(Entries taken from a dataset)

>>

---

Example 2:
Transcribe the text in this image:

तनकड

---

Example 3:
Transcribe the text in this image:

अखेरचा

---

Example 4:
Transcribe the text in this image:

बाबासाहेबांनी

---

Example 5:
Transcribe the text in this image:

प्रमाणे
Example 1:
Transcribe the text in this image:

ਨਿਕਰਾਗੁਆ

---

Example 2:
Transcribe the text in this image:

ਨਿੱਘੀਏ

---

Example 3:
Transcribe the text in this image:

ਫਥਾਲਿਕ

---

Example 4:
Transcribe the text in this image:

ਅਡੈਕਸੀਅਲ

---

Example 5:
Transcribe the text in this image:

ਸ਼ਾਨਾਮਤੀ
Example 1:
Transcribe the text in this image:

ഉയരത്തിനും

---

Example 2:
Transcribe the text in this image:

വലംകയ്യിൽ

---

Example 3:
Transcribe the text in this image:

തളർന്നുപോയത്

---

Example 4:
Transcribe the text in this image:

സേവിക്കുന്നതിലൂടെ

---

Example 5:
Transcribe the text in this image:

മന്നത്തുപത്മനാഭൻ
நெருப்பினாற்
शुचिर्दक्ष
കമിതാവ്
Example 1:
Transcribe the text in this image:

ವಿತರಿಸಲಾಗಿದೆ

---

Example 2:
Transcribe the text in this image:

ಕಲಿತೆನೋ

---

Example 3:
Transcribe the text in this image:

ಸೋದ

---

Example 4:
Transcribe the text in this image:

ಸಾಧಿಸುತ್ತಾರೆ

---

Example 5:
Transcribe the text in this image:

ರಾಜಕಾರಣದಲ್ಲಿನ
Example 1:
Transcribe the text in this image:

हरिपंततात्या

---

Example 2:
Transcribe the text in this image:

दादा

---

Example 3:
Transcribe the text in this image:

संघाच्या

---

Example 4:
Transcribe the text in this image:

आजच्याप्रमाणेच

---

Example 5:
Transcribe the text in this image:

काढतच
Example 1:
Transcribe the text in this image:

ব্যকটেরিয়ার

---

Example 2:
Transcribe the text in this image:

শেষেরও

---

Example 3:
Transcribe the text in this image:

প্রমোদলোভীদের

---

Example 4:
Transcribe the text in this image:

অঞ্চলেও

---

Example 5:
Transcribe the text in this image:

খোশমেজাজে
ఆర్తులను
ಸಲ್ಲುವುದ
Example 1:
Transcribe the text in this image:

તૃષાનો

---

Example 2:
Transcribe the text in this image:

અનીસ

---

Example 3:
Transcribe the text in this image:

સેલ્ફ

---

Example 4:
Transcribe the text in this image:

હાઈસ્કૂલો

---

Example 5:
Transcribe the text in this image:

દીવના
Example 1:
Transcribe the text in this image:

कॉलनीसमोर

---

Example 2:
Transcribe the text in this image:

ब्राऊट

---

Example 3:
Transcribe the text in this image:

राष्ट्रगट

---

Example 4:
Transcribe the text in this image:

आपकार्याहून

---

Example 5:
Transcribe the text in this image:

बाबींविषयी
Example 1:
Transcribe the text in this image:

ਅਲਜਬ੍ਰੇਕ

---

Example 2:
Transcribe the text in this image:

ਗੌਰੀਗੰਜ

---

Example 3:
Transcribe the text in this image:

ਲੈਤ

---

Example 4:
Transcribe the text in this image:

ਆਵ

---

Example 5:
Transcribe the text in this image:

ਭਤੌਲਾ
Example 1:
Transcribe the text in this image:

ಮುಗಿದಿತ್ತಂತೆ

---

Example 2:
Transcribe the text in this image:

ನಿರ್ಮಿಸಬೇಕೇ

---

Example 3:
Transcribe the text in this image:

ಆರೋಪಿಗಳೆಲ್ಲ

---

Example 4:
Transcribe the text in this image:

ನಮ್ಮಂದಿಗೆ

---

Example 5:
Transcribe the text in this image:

<<

What you are asked to do: Copy every line of the material above, character for character.

Problem solution:
---

Example 2:
Transcribe the text in this image:

तनकड

---

Example 3:
Transcribe the text in this image:

अखेरचा

---

Example 4:
Transcribe the text in this image:

बाबासाहेबांनी

---

Example 5:
Transcribe the text in this image:

प्रमाणे
Example 1:
Transcribe the text in this image:

ਨਿਕਰਾਗੁਆ

---

Example 2:
Transcribe the text in this image:

ਨਿੱਘੀਏ

---

Example 3:
Transcribe the text in this image:

ਫਥਾਲਿਕ

---

Example 4:
Transcribe the text in this image:

ਅਡੈਕਸੀਅਲ

---

Example 5:
Transcribe the text in this image:

ਸ਼ਾਨਾਮਤੀ
Example 1:
Transcribe the text in this image:

ഉയരത്തിനും

---

Example 2:
Transcribe the text in this image:

വലംകയ്യിൽ

---

Example 3:
Transcribe the text in this image:

തളർന്നുപോയത്

---

Example 4:
Transcribe the text in this image:

സേവിക്കുന്നതിലൂടെ

---

Example 5:
Transcribe the text in this image:

മന്നത്തുപത്മനാഭൻ
நெருப்பினாற்
शुचिर्दक्ष
കമിതാവ്
Example 1:
Transcribe the text in this image:

ವಿತರಿಸಲಾಗಿದೆ

---

Example 2:
Transcribe the text in this image:

ಕಲಿತೆನೋ

---

Example 3:
Transcribe the text in this image:

ಸೋದ

---

Example 4:
Transcribe the text in this image:

ಸಾಧಿಸುತ್ತಾರೆ

---

Example 5:
Transcribe the text in this image:

ರಾಜಕಾರಣದಲ್ಲಿನ
Example 1:
Transcribe the text in this image:

हरिपंततात्या

---

Example 2:
Transcribe the text in this image:

दादा

---

Example 3:
Transcribe the text in this image:

संघाच्या

---

Example 4:
Transcribe the text in this image:

आजच्याप्रमाणेच

---

Example 5:
Transcribe the text in this image:

काढतच
Example 1:
Transcribe the text in this image:

ব্যকটেরিয়ার

---

Example 2:
Transcribe the text in this image:

শেষেরও

---

Example 3:
Transcribe the text in this image:

প্রমোদলোভীদের

---

Example 4:
Transcribe the text in this image:

অঞ্চলেও

---

Example 5:
Transcribe the text in this image:

খোশমেজাজে
ఆర్తులను
ಸಲ್ಲುವುದ
Example 1:
Transcribe the text in this image:

તૃષાનો

---

Example 2:
Transcribe the text in this image:

અનીસ

---

Example 3:
Transcribe the text in this image:

સેલ્ફ

---

Example 4:
Transcribe the text in this image:

હાઈસ્કૂલો

---

Example 5:
Transcribe the text in this image:

દીવના
Example 1:
Transcribe the text in this image:

कॉलनीसमोर

---

Example 2:
Transcribe the text in this image:

ब्राऊट

---

Example 3:
Transcribe the text in this image:

राष्ट्रगट

---

Example 4:
Transcribe the text in this image:

आपकार्याहून

---

Example 5:
Transcribe the text in this image:

बाबींविषयी
Example 1:
Transcribe the text in this image:

ਅਲਜਬ੍ਰੇਕ

---

Example 2:
Transcribe the text in this image:

ਗੌਰੀਗੰਜ

---

Example 3:
Transcribe the text in this image:

ਲੈਤ

---

Example 4:
Transcribe the text in this image:

ਆਵ

---

Example 5:
Transcribe the text in this image:

ਭਤੌਲਾ
Example 1:
Transcribe the text in this image:

ಮುಗಿದಿತ್ತಂತೆ

---

Example 2:
Transcribe the text in this image:

ನಿರ್ಮಿಸಬೇಕೇ

---

Example 3:
Transcribe the text in this image:

ಆರೋಪಿಗಳೆಲ್ಲ

---

Example 4:
Transcribe the text in this image:

ನಮ್ಮಂದಿಗೆ

---

Example 5:
Transcribe the text in this image:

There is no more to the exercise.